Happy New Year! I hope that your New Year’s celebrations were enjoyable ones and that this first day of 2016 is going well.

We had a quiet New Year’s Eve at home; I made gluten-free lasagna for dinner, read some poetry and essay collections (Spot the Terrorist by Lori Jakiela; Looking for The Gulf Motel by Richard Blanco, and Remains of Passion by Sarah Einstein) to reach my goal of reading 52 books in 2015. We watched the now-insufferable Dick Clark’s New Year’s Rockin’ Eve, made it to midnight, and tumbled into bed shortly thereafter.

My head was pounding when I woke up this morning; this would be understandable if I’d had wine with dinner, but I didn’t because all we have in the house is red wine. Ironically, that’s usually a surefire migraine trigger for me.  I wound up going back to bed for a few hours and now, with the assistance of my friend Maxalt and some chamomile tea, am feeling much more like myself.

Which is good, because I had big plans for today.

First Book 2016

I’m thrilled that Sheila from Book Journey is hosting her annual First Book of the Year event. I love this event because I’ve always given a considerable amount of thought to which book will be the first that I read in any given year.
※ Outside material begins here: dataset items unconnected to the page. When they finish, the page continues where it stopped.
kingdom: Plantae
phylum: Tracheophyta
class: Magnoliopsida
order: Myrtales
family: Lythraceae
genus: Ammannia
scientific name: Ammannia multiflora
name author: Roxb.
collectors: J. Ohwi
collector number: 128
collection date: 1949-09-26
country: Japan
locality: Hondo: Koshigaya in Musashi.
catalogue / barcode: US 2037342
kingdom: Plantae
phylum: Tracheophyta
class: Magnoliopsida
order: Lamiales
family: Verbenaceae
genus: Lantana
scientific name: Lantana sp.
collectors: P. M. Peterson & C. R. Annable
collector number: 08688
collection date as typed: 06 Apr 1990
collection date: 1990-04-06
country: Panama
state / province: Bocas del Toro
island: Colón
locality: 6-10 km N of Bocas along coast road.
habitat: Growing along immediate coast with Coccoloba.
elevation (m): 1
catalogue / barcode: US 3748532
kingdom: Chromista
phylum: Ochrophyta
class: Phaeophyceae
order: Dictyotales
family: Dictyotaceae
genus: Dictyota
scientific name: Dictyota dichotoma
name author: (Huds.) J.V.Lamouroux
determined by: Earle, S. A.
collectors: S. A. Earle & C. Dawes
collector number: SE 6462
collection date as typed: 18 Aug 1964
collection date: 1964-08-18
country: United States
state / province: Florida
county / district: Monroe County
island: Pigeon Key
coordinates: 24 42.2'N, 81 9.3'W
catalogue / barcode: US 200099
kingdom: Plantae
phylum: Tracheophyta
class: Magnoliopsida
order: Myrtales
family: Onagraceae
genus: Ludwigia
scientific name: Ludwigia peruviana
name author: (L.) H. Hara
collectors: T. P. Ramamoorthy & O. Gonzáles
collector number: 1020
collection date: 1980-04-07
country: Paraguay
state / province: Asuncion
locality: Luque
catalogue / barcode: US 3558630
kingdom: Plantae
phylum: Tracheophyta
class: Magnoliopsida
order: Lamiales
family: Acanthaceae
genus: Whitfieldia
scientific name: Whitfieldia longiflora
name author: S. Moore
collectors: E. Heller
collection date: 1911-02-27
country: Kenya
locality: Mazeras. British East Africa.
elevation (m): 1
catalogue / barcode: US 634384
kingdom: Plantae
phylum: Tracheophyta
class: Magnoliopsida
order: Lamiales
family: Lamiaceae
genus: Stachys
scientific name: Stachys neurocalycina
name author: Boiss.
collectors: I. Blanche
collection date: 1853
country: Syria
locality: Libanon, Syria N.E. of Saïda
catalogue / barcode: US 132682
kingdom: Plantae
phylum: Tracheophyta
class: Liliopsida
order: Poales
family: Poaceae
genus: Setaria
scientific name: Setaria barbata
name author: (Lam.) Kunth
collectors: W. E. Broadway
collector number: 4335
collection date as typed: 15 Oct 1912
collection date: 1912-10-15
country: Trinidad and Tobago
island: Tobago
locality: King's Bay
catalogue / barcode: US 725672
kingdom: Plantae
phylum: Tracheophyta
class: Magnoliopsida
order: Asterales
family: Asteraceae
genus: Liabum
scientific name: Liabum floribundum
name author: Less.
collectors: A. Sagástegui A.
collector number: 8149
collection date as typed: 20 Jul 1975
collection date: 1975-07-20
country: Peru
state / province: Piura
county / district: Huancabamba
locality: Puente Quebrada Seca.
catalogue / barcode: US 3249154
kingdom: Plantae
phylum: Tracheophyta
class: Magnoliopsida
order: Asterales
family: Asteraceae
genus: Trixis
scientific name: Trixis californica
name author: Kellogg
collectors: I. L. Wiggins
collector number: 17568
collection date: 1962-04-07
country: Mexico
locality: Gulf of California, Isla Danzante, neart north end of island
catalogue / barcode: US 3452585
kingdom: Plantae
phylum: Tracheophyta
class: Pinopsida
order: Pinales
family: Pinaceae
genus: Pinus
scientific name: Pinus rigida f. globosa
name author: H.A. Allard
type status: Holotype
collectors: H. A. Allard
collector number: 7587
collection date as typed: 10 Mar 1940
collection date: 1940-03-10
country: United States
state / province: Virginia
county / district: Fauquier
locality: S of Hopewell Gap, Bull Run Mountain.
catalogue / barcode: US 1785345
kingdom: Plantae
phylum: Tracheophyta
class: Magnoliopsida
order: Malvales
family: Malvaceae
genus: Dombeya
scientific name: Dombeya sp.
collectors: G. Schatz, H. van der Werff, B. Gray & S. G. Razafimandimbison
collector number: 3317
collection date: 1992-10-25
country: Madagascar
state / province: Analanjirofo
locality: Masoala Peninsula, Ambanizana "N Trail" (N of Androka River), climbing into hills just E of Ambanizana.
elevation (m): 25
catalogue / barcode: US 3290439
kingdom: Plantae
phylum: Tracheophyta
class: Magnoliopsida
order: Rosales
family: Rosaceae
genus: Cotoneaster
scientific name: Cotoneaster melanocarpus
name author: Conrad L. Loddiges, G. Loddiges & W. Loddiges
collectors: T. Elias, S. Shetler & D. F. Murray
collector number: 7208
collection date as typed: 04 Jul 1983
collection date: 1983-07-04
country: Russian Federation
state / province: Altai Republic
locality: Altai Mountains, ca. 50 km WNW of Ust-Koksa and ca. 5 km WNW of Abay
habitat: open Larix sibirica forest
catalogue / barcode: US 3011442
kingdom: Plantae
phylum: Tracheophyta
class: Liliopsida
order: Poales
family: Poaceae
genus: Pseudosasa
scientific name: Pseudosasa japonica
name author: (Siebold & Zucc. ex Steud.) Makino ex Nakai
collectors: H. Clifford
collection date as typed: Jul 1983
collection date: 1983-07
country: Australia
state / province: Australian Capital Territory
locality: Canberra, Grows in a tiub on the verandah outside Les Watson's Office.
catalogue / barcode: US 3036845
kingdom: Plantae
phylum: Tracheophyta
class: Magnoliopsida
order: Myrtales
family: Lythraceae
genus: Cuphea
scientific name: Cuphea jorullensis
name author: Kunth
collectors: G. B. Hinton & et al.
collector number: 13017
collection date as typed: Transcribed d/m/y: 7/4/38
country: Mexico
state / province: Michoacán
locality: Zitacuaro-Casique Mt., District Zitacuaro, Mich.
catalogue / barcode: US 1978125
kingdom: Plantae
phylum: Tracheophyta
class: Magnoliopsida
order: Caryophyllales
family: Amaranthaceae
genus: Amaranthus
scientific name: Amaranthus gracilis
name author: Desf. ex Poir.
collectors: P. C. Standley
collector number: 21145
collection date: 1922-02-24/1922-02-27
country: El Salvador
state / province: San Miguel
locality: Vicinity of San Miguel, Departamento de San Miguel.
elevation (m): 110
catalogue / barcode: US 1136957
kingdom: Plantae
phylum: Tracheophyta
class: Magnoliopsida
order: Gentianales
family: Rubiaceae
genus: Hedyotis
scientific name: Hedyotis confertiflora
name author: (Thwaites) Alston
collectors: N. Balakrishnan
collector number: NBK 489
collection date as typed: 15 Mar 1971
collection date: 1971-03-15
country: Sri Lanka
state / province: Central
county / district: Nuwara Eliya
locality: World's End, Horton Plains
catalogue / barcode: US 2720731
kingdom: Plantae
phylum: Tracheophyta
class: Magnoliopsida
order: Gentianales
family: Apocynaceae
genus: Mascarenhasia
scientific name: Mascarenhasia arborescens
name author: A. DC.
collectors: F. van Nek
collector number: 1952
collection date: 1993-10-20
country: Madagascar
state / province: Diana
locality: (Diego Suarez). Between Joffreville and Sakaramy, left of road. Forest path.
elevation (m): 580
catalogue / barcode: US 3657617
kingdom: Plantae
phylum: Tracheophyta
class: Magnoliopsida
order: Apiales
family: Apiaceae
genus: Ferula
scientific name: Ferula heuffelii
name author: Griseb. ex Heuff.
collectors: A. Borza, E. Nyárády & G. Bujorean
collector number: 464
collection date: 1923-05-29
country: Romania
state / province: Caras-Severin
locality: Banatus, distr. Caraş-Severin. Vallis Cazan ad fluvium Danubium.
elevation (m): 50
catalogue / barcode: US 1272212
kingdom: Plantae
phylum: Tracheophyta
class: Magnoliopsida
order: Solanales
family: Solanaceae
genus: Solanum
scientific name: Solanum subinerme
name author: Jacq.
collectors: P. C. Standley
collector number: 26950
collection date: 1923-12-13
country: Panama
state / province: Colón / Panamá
I place a great deal of importance on selecting the book that I do, because I feel that the first book can set the tone for a year, whether it is to inspire change or growth or … whatever.

A Room of One's Own

For 2016, I chose A Room of One’s Own by Virginia Woolf as my First Book of the Year. It’s one that I’ve been wanting to read for a long time now, it is my selection for The Classics Club’s current spin as well as The Classic Club’s Women’s Classic Literature Event, and since I own this one, it allows me to Read at Least One of My Own Damn Books. (I say it every year, but reading my own damn books is going to be a focus area for me this year. Really.)

I’m excited about this one.  I’ll let you know if it lives up to my expectations.